Neuralink’s First Patient Heard About Brain Implant in Drunk-Dial From Friend
Overnight celebrity Noland Arbaugh, the first person to get a Neuralink brain-computer interface (BCI) implanted, learned about the Elon Musk-owned company's human trials in chaotic fashion.
In an interview with the Wall Street Journal, the 29-year-old — who became paralyzed after a diving accident eight years ago — said he only learned about Neuralink six months ago, thanks to a drunk phone call from a friend.
That friend called him up while under the influence to tell him that Neuralink was looking for its first human trial patient. He helped Arbaugh fill out the application, but apparently misspelled his name in the process.
It's an unsurprising anecdote from the Arizona-based young man, who per Neuralink engineer Bliss Chapman, said his favorite game was "Beerio Cart," a clearly alcohol-tinged variant on the party game Mario Kart that Arbaugh was seen playing with his mind in an impressive demo posted last week.
"They're very different games," the 29-year-old games enthusiast quipped.
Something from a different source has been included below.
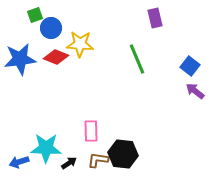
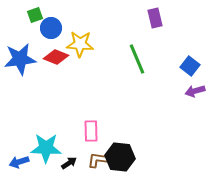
purple arrow: rotated 54 degrees counterclockwise
black hexagon: moved 3 px left, 3 px down
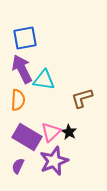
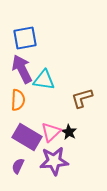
purple star: rotated 16 degrees clockwise
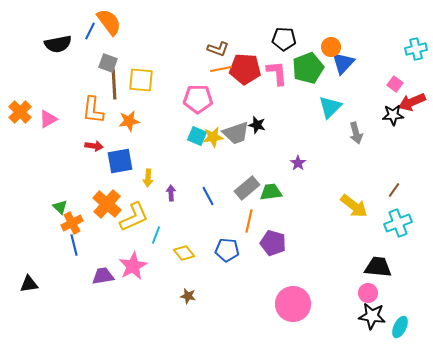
For all his seeming frat boy antics, Arbaugh does seem — as Neuralink employees bragged during a recorded presentation last week — to be an eager and promising experimental subject for Musk's brain implant venture.
In another video displayed during the nearly hour-long address to Neuralink employees, which Arbaugh posted on his own X-formerly-Twitter account, the young man is seen breaking a timing record when learning to gain control of a cursor with his BCI — and according to Chapman, that was only on hour seven of his very first day using his brain chip.
Ever humble, Arbaugh told the WSJ that the process of becoming Neuralink's first-ever human patient wasn't as intense as one might expect.
"Brain surgery was easy," he told the newspaper. "I was expecting a much longer recovery time, and they kicked me out of the hospital like a day later."
What seems more difficult, however, was weighing the pros and cons of becoming Neuralink's poster boy.
"I definitely took time to step back and evaluate all of the downsides that I could be bringing to my family," Arbaugh said. "Not just the health downsides — things that could have happened during surgery or afterwards — but everything that comes with this, like any notoriety."
After having tried other experimental assistive technologies, Arbaugh clearly decided it was worth the risks.
"I’ve glimpsed what the possibilities are, and now it’s hard to live any other way," he told the WSJ. "So I would say to the next patient, the next candidate, just to enjoy it as much as possible."